--- Begin Records for this exercise ---

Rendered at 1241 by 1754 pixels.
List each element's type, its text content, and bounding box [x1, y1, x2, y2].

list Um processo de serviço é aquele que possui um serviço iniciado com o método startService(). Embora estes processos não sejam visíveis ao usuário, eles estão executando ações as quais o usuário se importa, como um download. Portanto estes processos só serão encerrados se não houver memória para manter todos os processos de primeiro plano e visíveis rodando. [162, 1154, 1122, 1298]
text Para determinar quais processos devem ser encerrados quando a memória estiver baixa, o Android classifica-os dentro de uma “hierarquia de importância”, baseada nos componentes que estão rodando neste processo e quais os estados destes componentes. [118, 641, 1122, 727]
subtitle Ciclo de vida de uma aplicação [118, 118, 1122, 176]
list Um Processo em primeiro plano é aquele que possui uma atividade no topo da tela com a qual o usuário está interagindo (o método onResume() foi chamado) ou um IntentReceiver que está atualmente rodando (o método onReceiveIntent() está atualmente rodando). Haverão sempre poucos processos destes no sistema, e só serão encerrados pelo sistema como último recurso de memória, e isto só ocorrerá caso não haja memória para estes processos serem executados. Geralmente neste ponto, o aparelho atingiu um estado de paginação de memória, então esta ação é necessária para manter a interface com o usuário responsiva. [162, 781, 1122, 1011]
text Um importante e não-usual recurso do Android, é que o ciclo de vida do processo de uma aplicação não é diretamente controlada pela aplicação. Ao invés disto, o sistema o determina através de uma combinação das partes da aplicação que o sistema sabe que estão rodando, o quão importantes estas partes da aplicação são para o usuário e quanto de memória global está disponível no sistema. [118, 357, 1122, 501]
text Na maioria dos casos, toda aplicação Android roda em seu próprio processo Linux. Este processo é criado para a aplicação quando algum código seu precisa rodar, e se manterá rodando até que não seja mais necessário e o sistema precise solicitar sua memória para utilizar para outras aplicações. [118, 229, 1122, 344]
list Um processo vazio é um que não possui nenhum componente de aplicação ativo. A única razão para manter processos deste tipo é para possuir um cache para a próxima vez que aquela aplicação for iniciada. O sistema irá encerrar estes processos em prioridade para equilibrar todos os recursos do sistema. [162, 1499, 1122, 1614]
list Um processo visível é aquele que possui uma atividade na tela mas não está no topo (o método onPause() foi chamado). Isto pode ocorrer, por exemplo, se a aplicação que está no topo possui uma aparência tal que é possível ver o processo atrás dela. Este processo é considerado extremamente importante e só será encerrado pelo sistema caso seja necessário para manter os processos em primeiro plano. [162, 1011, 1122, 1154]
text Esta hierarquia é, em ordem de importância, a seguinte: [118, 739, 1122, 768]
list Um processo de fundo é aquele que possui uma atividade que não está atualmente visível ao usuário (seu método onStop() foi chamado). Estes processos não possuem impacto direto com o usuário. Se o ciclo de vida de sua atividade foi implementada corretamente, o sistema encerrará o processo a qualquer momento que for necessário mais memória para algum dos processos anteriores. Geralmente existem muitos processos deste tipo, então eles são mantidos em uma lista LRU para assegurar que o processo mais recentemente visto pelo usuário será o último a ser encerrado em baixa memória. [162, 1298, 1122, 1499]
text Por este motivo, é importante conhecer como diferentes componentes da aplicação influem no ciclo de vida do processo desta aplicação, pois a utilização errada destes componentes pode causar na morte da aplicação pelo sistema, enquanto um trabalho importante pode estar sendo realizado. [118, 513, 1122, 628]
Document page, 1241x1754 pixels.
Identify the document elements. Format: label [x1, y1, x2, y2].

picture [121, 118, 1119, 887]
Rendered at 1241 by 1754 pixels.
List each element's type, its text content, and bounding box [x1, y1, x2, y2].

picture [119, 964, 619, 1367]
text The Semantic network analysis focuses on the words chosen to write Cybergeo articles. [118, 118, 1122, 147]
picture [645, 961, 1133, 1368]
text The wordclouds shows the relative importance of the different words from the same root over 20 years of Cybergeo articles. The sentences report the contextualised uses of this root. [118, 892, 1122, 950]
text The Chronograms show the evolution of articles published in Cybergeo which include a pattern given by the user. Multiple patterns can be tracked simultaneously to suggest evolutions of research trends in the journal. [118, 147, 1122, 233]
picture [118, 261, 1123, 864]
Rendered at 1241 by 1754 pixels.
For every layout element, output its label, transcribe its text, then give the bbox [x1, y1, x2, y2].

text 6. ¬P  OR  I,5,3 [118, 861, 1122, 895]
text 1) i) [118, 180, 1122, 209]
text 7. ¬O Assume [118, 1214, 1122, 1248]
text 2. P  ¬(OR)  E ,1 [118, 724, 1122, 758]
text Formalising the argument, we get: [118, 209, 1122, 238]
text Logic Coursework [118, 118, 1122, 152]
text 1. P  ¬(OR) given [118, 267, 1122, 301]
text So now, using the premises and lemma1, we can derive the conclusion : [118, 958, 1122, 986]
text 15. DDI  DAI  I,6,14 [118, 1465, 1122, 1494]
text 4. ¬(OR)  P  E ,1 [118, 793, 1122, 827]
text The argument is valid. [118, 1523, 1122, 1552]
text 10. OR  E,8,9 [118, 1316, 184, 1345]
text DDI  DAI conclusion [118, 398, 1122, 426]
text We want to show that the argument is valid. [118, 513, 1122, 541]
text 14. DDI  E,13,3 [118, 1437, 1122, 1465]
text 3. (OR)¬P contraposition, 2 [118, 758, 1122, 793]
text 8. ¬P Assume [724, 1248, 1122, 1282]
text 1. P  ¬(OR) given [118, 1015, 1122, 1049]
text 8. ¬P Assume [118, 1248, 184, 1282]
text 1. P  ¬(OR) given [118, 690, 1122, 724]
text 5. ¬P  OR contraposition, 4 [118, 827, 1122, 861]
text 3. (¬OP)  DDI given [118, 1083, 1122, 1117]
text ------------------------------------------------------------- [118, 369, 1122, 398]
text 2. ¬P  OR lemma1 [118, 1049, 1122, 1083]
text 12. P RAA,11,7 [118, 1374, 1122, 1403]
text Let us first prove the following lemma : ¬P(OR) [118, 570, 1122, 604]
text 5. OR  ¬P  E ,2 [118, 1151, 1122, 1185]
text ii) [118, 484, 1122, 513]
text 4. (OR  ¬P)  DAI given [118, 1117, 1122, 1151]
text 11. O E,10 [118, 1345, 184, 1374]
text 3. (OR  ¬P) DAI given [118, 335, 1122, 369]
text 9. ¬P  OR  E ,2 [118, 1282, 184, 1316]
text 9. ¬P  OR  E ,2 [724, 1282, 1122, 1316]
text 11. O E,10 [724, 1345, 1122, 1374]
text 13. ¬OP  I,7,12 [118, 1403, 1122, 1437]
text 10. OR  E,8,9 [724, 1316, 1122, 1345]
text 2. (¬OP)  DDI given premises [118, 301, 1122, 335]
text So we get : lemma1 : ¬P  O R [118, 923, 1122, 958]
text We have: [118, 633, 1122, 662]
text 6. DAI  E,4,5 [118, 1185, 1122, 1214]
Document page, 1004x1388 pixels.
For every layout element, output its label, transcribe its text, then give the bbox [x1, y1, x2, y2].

--- End Records for this exercise ---

§ Exercise directions:
Format the lines from the line with "text 6. ¬P " through the line with "text So now, using" as a Markdown table with the columns No. and Line, numbering each line and leaving out blank lines.

§ The reply:
| No. | Line |
|---|---|
| 1 | text 6. ¬P  OR  I,5,3 [118, 861, 1122, 895] |
| 2 | text 1) i) [118, 180, 1122, 209] |
| 3 | text 7. ¬O Assume [118, 1214, 1122, 1248] |
| 4 | text 2. P  ¬(OR)  E ,1 [118, 724, 1122, 758] |
| 5 | text Formalising the argument, we get: [118, 209, 1122, 238] |
| 6 | text Logic Coursework [118, 118, 1122, 152] |
| 7 | text 1. P  ¬(OR) given [118, 267, 1122, 301] |
| 8 | text So now, using the premises and lemma1, we can derive the conclusion : [118, 958, 1122, 986] |